-- Opening Marker --

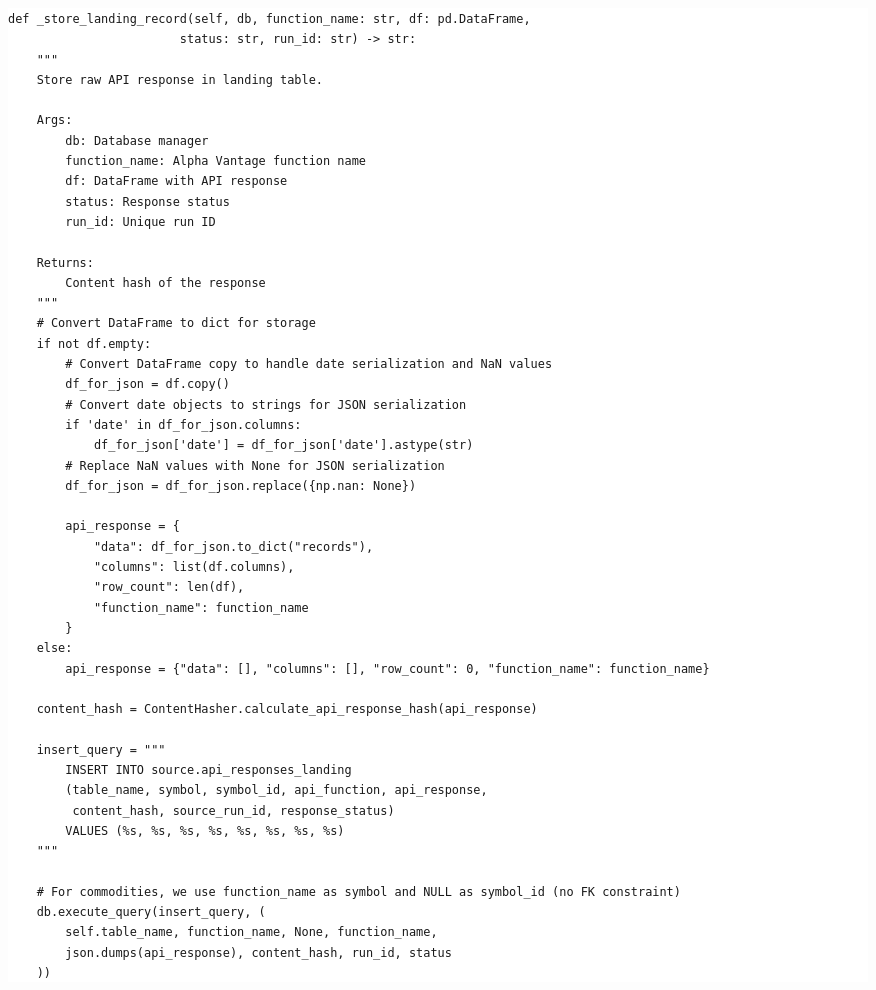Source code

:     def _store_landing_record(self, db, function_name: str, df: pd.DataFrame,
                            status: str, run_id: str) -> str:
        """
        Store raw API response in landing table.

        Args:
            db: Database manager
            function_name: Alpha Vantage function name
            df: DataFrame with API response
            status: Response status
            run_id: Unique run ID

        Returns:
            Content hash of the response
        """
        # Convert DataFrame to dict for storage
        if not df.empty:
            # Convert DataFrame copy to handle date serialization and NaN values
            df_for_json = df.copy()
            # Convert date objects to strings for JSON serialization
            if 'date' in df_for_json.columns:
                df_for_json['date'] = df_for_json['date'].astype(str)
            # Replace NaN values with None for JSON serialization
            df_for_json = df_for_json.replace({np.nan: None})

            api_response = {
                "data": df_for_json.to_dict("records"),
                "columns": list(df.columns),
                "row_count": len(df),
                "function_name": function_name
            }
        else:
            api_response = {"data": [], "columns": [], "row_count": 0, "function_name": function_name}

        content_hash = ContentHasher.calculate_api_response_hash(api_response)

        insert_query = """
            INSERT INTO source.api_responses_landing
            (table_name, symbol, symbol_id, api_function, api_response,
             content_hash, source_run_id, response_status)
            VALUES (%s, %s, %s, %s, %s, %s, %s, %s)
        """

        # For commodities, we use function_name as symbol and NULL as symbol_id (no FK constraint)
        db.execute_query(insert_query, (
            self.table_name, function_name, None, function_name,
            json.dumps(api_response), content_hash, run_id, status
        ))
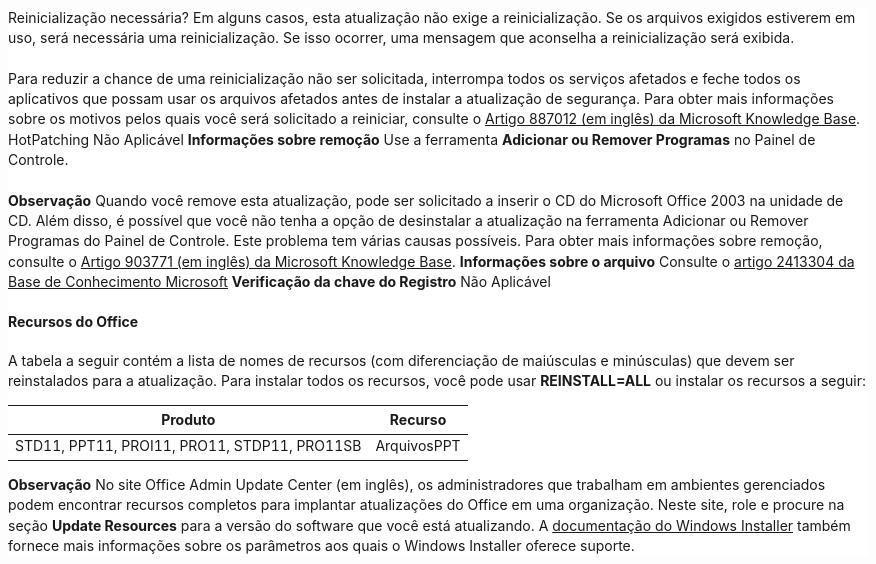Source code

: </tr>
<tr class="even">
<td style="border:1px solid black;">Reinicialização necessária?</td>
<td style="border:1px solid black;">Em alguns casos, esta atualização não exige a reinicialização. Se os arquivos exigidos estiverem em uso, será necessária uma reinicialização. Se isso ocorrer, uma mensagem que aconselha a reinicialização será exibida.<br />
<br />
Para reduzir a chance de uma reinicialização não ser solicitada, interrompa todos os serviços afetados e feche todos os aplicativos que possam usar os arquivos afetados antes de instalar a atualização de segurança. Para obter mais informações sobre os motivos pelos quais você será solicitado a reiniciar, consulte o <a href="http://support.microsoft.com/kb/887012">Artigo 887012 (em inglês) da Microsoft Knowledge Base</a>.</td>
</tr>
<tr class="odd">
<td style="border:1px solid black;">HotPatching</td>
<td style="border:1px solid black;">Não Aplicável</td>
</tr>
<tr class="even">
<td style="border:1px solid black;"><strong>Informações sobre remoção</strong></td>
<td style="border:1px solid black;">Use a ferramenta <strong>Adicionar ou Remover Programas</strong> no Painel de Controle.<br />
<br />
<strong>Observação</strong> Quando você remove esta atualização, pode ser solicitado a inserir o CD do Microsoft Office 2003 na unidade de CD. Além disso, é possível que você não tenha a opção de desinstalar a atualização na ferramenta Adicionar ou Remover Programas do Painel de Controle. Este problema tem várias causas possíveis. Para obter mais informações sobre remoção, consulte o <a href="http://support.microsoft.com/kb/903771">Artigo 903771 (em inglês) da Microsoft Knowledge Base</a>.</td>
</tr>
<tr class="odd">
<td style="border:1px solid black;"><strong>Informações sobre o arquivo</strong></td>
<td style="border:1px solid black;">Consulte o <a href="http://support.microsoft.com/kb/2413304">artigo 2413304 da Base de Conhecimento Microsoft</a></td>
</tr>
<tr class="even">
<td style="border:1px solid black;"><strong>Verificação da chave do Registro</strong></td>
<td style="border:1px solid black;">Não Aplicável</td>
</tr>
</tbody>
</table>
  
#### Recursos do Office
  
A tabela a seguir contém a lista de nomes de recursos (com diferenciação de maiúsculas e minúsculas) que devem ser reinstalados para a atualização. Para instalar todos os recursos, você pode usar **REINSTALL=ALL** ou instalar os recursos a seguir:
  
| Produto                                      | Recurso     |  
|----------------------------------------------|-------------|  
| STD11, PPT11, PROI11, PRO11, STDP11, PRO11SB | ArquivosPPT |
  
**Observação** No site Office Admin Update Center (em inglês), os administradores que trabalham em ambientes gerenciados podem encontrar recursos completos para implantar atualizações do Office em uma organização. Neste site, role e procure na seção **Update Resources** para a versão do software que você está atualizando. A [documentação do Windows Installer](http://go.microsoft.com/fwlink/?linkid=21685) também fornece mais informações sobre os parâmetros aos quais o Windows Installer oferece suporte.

-- Closing Marker --

» **Task statement**
Every line from the top of the entries through the line that holds "# Replace NaN" is to be quoted exactly, please, and nothing else; omit the pictures.

» **Response for this exercise**
Source code

:     def _store_landing_record(self, db, function_name: str, df: pd.DataFrame,
                            status: str, run_id: str) -> str:
        """
        Store raw API response in landing table.

        Args:
            db: Database manager
            function_name: Alpha Vantage function name
            df: DataFrame with API response
            status: Response status
            run_id: Unique run ID

        Returns:
            Content hash of the response
        """
        # Convert DataFrame to dict for storage
        if not df.empty:
            # Convert DataFrame copy to handle date serialization and NaN values
            df_for_json = df.copy()
            # Convert date objects to strings for JSON serialization
            if 'date' in df_for_json.columns:
                df_for_json['date'] = df_for_json['date'].astype(str)
            # Replace NaN values with None for JSON serialization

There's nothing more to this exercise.